Exercise data START
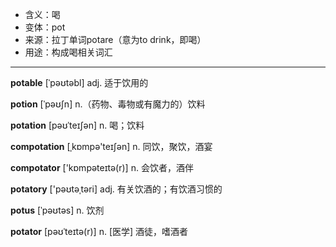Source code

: - <span class="definition">含义：喝</span>
- <span class="definition">变体：pot</span>
- <span class="definition">来源：拉丁单词potare（意为to drink，即喝）</span>
- <span class="definition">用途：构成喝相关词汇</span>

---

<span class="vocabulary">**potable**</span> [ˈpəʊtəbl] adj. 适于饮用的

<span class="vocabulary">**potion**</span> [ˈpəʊʃn] n.（药物、毒物或有魔力的）饮料

<span class="vocabulary">**potation**</span> [pəʊˈteɪʃən] n. 喝；饮料

<span class="vocabulary">**compotation**</span> [ˌkɒmpə'teɪʃən] n. 同饮，聚饮，酒宴

<span class="vocabulary">**compotator**</span> ['kɒmpəteɪtə(r)] n. 会饮者，酒伴

<span class="vocabulary">**potatory**</span> ['pəʊtəˌtəri] adj. 有关饮酒的；有饮酒习惯的

<span class="vocabulary">**potus**</span> [ˈpəʊtəs] n. 饮剂

<span class="vocabulary">**potator**</span> [pəʊˈteɪtə(r)] n. [医学] 酒徒，嗜酒者

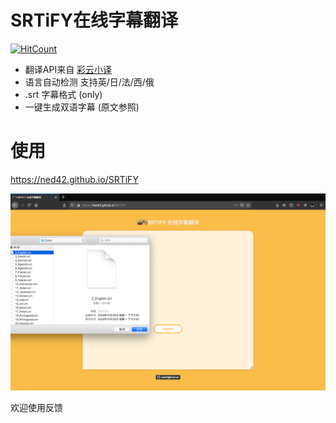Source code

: # SRTiFY在线字幕翻译  
[![HitCount](http://hits.dwyl.com/ned42/SRTiFY.svg)](http://hits.dwyl.com/ned42/SRTiFY)
- 翻译API来自 [彩云小译](https://fanyi.caiyunapp.com/#/api)
- 语言自动检测 支持英/日/法/西/俄
-  .srt 字幕格式 (only)
- 一键生成双语字幕 (原文参照)

# 使用
https://ned42.github.io/SRTiFY

![屏幕快照 2020-11-18 下午4.34.14.png](https://github.com/ned42/SRTiFY/blob/main/%E5%B1%8F%E5%B9%95%E5%BF%AB%E7%85%A7%202020-11-18%20%E4%B8%8B%E5%8D%884.34.14.png?raw=true)

欢迎使用反馈

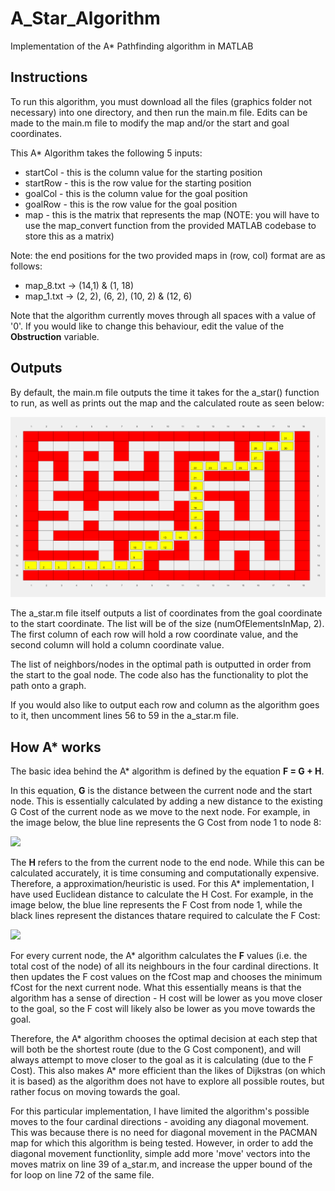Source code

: # A_Star_Algorithm
Implementation of the A* Pathfinding algorithm in MATLAB

## Instructions

To run this algorithm, you must download all the files (graphics folder not necessary) into one directory, and then run the main.m file. Edits can be made to the main.m file to modify the map and/or the start and goal coordinates. 

This A* Algorithm takes the following 5 inputs:
- startCol - this is the column value for the starting position
- startRow - this is the row value for the starting position
- goalCol - this is the column value for the goal position
- goalRow - this is the row value for the goal position
- map - this is the matrix that represents the map (NOTE: you will have to use the map_convert function from the provided MATLAB codebase to store this as a matrix)

Note: the end positions for the two provided maps in (row, col) format are as follows:
- map_8.txt -> (14,1) & (1, 18)
- map_1.txt -> (2, 2), (6, 2), (10, 2) & (12, 6)

Note that the algorithm currently moves through all spaces with a value of '0'. If you would like to change this behaviour, edit the value of the **Obstruction** variable.

## Outputs

By default, the main.m file outputs the time it takes for the a_star() function to run, as well as prints out the map and the calculated route as seen below:

![](graphics/map8Sol.png)

The a_star.m file itself outputs a list of coordinates from the goal coordinate to the start coordinate. The list will be of the size (numOfElementsInMap, 2). The first column of each row will hold a row coordinate value, and the second column will hold a column coordinate value.

The list of neighbors/nodes in the optimal path is outputted in order from the start to the goal node. The code also has the functionality to plot the path onto a graph.

If you would also like to output each row and column as the algorithm goes to it, then uncomment lines 56 to 59 in the a_star.m file.

## How A* works

The basic idea behind the A* algorithm is defined by the equation **F = G + H**. 

In this equation, **G** is the distance between the current node and the start node. This is essentially calculated by adding a new distance to the existing G Cost of the current node as we move to the next node. For example, in the image below, the blue line represents the G Cost from node 1 to node 8:

![](graphics/GCost.png)

The **H** refers to the from the current node to the end node. While this can be calculated accurately, it is time consuming and computationally expensive. Therefore, a approximation/heuristic is used. For this A* implementation, I have used Euclidean distance to calculate the H Cost. For example, in the image below, the blue line represents the F Cost from node 1, while the black lines represent the distances thatare required to calculate the F Cost:

![](graphics/FCost.png)

For every current node, the A* algorithm calculates the **F** values (i.e. the total cost of the node) of all its neighbours in the four cardinal directions. It then updates the F cost values on the fCost map and chooses the minimum fCost for the next current node. What this essentially means is that the algorithm has a sense of direction - H cost will be lower as you move closer to the goal, so the F cost will likely also be lower as you move towards the goal.

Therefore, the A* algorithm chooses the optimal decision at each step that will both be the shortest route (due to the G Cost component), and will always attempt to move closer to the goal as it is calculating (due to the F Cost). This also makes A* more efficient than the likes of Dijkstras (on which it is based) as the algorithm does not have to explore all possible routes, but rather focus on moving towards the goal.

For this particular implementation, I have limited the algorithm's possible moves to the four cardinal directions - avoiding any diagonal movement. This was because there is no need for diagonal movement in the PACMAN map for which this algorithm is being tested. However, in order to add the diagonal movement functionlity, simple add more 'move' vectors into the moves matrix on line 39 of a_star.m, and increase the upper bound of the for loop on line 72 of the same file.
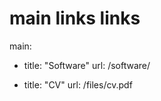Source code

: # main links links
main:
  - title: "Software"
    url: /software/
    
  - title: "CV"
    url: /files/cv.pdf
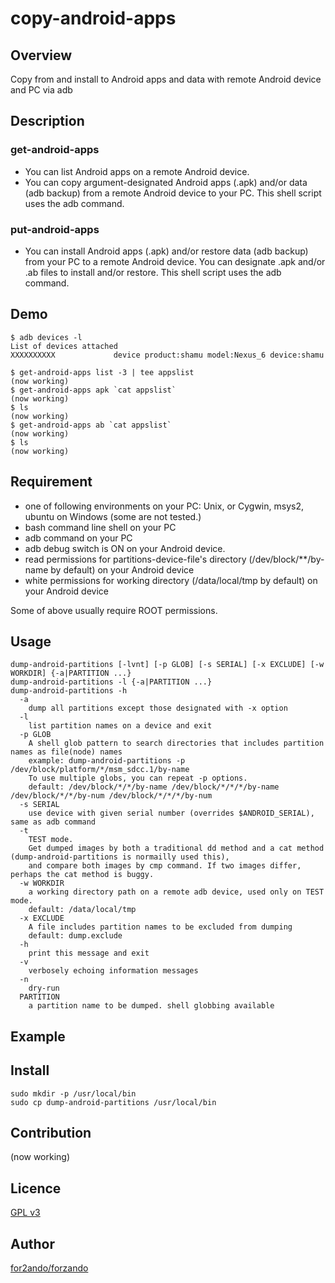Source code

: copy-android-apps
=======================

## Overview
Copy from and install to Android apps and data with remote Android device and PC via adb

## Description
### get-android-apps
- You can list Android apps on a remote Android device.
- You can copy argument-designated Android apps (.apk) and/or data (adb backup) from a remote Android device to your PC.
This shell script uses the adb command.

### put-android-apps
- You can install Android apps (.apk) and/or restore data (adb backup) from your PC to a remote Android device.
You can designate .apk and/or .ab files to install and/or restore.
This shell script uses the adb command.



## Demo
    $ adb devices -l
    List of devices attached
    XXXXXXXXXX             device product:shamu model:Nexus_6 device:shamu
    
    $ get-android-apps list -3 | tee appslist
    (now working)
    $ get-android-apps apk `cat appslist`
    (now working)
    $ ls
    (now working)
    $ get-android-apps ab `cat appslist`
    (now working)
    $ ls
    (now working)


## Requirement
* one of following environments on your PC: Unix, or Cygwin, msys2, ubuntu on Windows (some are not tested.)
* bash command line shell on your PC
* adb command on your PC
* adb debug switch is ON on your Android device.
* read permissions for partitions-device-file's directory (/dev/block/**/by-name by default) on your Android device
* white permissions for working directory (/data/local/tmp by default) on your Android device

Some of above usually require ROOT permissions.

## Usage
    dump-android-partitions [-lvnt] [-p GLOB] [-s SERIAL] [-x EXCLUDE] [-w WORKDIR] {-a|PARTITION ...}
    dump-android-partitions -l {-a|PARTITION ...}
    dump-android-partitions -h
      -a
        dump all partitions except those designated with -x option
      -l
        list partition names on a device and exit
      -p GLOB
        A shell glob pattern to search directories that includes partition names as file(node) names
        example: dump-android-partitions -p /dev/block/platform/*/msm_sdcc.1/by-name
        To use multiple globs, you can repeat -p options.
        default: /dev/block/*/*/by-name /dev/block/*/*/*/by-name /dev/block/*/*/by-num /dev/block/*/*/*/by-num
      -s SERIAL
        use device with given serial number (overrides $ANDROID_SERIAL), same as adb command
      -t
        TEST mode.
        Get dumped images by both a traditional dd method and a cat method (dump-android-partitions is normailly used this),
        and compare both images by cmp command. If two images differ, perhaps the cat method is buggy.
      -w WORKDIR
        a working directory path on a remote adb device, used only on TEST mode.
        default: /data/local/tmp
      -x EXCLUDE
        A file includes partition names to be excluded from dumping
        default: dump.exclude
      -h
        print this message and exit
      -v
        verbosely echoing information messages
      -n
        dry-run
      PARTITION
        a partition name to be dumped. shell globbing available


## Example


## Install
    sudo mkdir -p /usr/local/bin
    sudo cp dump-android-partitions /usr/local/bin

## Contribution
(now working)


## Licence
[GPL v3](https://www.gnu.org/licenses/lgpl.txt)


## Author
[for2ando/forzando](https://github.com/for2ando)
Exercise data END
▸ **The task**: Return the whole listing word for word. Pictures stay out of it.

▸ **Reply**:
Source code

: - <span class="definition">含义：喝</span>
- <span class="definition">变体：pot</span>
- <span class="definition">来源：拉丁单词potare（意为to drink，即喝）</span>
- <span class="definition">用途：构成喝相关词汇</span>

---

<span class="vocabulary">**potable**</span> [ˈpəʊtəbl] adj. 适于饮用的

<span class="vocabulary">**potion**</span> [ˈpəʊʃn] n.（药物、毒物或有魔力的）饮料

<span class="vocabulary">**potation**</span> [pəʊˈteɪʃən] n. 喝；饮料

<span class="vocabulary">**compotation**</span> [ˌkɒmpə'teɪʃən] n. 同饮，聚饮，酒宴

<span class="vocabulary">**compotator**</span> ['kɒmpəteɪtə(r)] n. 会饮者，酒伴

<span class="vocabulary">**potatory**</span> ['pəʊtəˌtəri] adj. 有关饮酒的；有饮酒习惯的

<span class="vocabulary">**potus**</span> [ˈpəʊtəs] n. 饮剂

<span class="vocabulary">**potator**</span> [pəʊˈteɪtə(r)] n. [医学] 酒徒，嗜酒者

Source code

: # SRTiFY在线字幕翻译  
[![HitCount](http://hits.dwyl.com/ned42/SRTiFY.svg)](http://hits.dwyl.com/ned42/SRTiFY)
- 翻译API来自 [彩云小译](https://fanyi.caiyunapp.com/#/api)
- 语言自动检测 支持英/日/法/西/俄
-  .srt 字幕格式 (only)
- 一键生成双语字幕 (原文参照)

# 使用
https://ned42.github.io/SRTiFY

![屏幕快照 2020-11-18 下午4.34.14.png](https://github.com/ned42/SRTiFY/blob/main/%E5%B1%8F%E5%B9%95%E5%BF%AB%E7%85%A7%202020-11-18%20%E4%B8%8B%E5%8D%884.34.14.png?raw=true)

欢迎使用反馈

Source code

: # A_Star_Algorithm
Implementation of the A* Pathfinding algorithm in MATLAB

## Instructions

To run this algorithm, you must download all the files (graphics folder not necessary) into one directory, and then run the main.m file. Edits can be made to the main.m file to modify the map and/or the start and goal coordinates. 

This A* Algorithm takes the following 5 inputs:
- startCol - this is the column value for the starting position
- startRow - this is the row value for the starting position
- goalCol - this is the column value for the goal position
- goalRow - this is the row value for the goal position
- map - this is the matrix that represents the map (NOTE: you will have to use the map_convert function from the provided MATLAB codebase to store this as a matrix)

Note: the end positions for the two provided maps in (row, col) format are as follows:
- map_8.txt -> (14,1) & (1, 18)
- map_1.txt -> (2, 2), (6, 2), (10, 2) & (12, 6)

Note that the algorithm currently moves through all spaces with a value of '0'. If you would like to change this behaviour, edit the value of the **Obstruction** variable.

## Outputs

By default, the main.m file outputs the time it takes for the a_star() function to run, as well as prints out the map and the calculated route as seen below:

![](graphics/map8Sol.png)

The a_star.m file itself outputs a list of coordinates from the goal coordinate to the start coordinate. The list will be of the size (numOfElementsInMap, 2). The first column of each row will hold a row coordinate value, and the second column will hold a column coordinate value.

The list of neighbors/nodes in the optimal path is outputted in order from the start to the goal node. The code also has the functionality to plot the path onto a graph.

If you would also like to output each row and column as the algorithm goes to it, then uncomment lines 56 to 59 in the a_star.m file.

## How A* works

The basic idea behind the A* algorithm is defined by the equation **F = G + H**. 

In this equation, **G** is the distance between the current node and the start node. This is essentially calculated by adding a new distance to the existing G Cost of the current node as we move to the next node. For example, in the image below, the blue line represents the G Cost from node 1 to node 8:

![](graphics/GCost.png)

The **H** refers to the from the current node to the end node. While this can be calculated accurately, it is time consuming and computationally expensive. Therefore, a approximation/heuristic is used. For this A* implementation, I have used Euclidean distance to calculate the H Cost. For example, in the image below, the blue line represents the F Cost from node 1, while the black lines represent the distances thatare required to calculate the F Cost:

![](graphics/FCost.png)

For every current node, the A* algorithm calculates the **F** values (i.e. the total cost of the node) of all its neighbours in the four cardinal directions. It then updates the F cost values on the fCost map and chooses the minimum fCost for the next current node. What this essentially means is that the algorithm has a sense of direction - H cost will be lower as you move closer to the goal, so the F cost will likely also be lower as you move towards the goal.

Therefore, the A* algorithm chooses the optimal decision at each step that will both be the shortest route (due to the G Cost component), and will always attempt to move closer to the goal as it is calculating (due to the F Cost). This also makes A* more efficient than the likes of Dijkstras (on which it is based) as the algorithm does not have to explore all possible routes, but rather focus on moving towards the goal.

For this particular implementation, I have limited the algorithm's possible moves to the four cardinal directions - avoiding any diagonal movement. This was because there is no need for diagonal movement in the PACMAN map for which this algorithm is being tested. However, in order to add the diagonal movement functionlity, simple add more 'move' vectors into the moves matrix on line 39 of a_star.m, and increase the upper bound of the for loop on line 72 of the same file.
Source code

: # main links links
main:
  - title: "Software"
    url: /software/
    
  - title: "CV"
    url: /files/cv.pdf
Source code

: copy-android-apps
=======================

## Overview
Copy from and install to Android apps and data with remote Android device and PC via adb

## Description
### get-android-apps
- You can list Android apps on a remote Android device.
- You can copy argument-designated Android apps (.apk) and/or data (adb backup) from a remote Android device to your PC.
This shell script uses the adb command.

### put-android-apps
- You can install Android apps (.apk) and/or restore data (adb backup) from your PC to a remote Android device.
You can designate .apk and/or .ab files to install and/or restore.
This shell script uses the adb command.



## Demo
    $ adb devices -l
    List of devices attached
    XXXXXXXXXX             device product:shamu model:Nexus_6 device:shamu
    
    $ get-android-apps list -3 | tee appslist
    (now working)
    $ get-android-apps apk `cat appslist`
    (now working)
    $ ls
    (now working)
    $ get-android-apps ab `cat appslist`
    (now working)
    $ ls
    (now working)


## Requirement
* one of following environments on your PC: Unix, or Cygwin, msys2, ubuntu on Windows (some are not tested.)
* bash command line shell on your PC
* adb command on your PC
* adb debug switch is ON on your Android device.
* read permissions for partitions-device-file's directory (/dev/block/**/by-name by default) on your Android device
* white permissions for working directory (/data/local/tmp by default) on your Android device

Some of above usually require ROOT permissions.

## Usage
    dump-android-partitions [-lvnt] [-p GLOB] [-s SERIAL] [-x EXCLUDE] [-w WORKDIR] {-a|PARTITION ...}
    dump-android-partitions -l {-a|PARTITION ...}
    dump-android-partitions -h
      -a
        dump all partitions except those designated with -x option
      -l
        list partition names on a device and exit
      -p GLOB
        A shell glob pattern to search directories that includes partition names as file(node) names
        example: dump-android-partitions -p /dev/block/platform/*/msm_sdcc.1/by-name
        To use multiple globs, you can repeat -p options.
        default: /dev/block/*/*/by-name /dev/block/*/*/*/by-name /dev/block/*/*/by-num /dev/block/*/*/*/by-num
      -s SERIAL
        use device with given serial number (overrides $ANDROID_SERIAL), same as adb command
      -t
        TEST mode.
        Get dumped images by both a traditional dd method and a cat method (dump-android-partitions is normailly used this),
        and compare both images by cmp command. If two images differ, perhaps the cat method is buggy.
      -w WORKDIR
        a working directory path on a remote adb device, used only on TEST mode.
        default: /data/local/tmp
      -x EXCLUDE
        A file includes partition names to be excluded from dumping
        default: dump.exclude
      -h
        print this message and exit
      -v
        verbosely echoing information messages
      -n
        dry-run
      PARTITION
        a partition name to be dumped. shell globbing available


## Example


## Install
    sudo mkdir -p /usr/local/bin
    sudo cp dump-android-partitions /usr/local/bin

## Contribution
(now working)


## Licence
[GPL v3](https://www.gnu.org/licenses/lgpl.txt)


## Author
[for2ando/forzando](https://github.com/for2ando)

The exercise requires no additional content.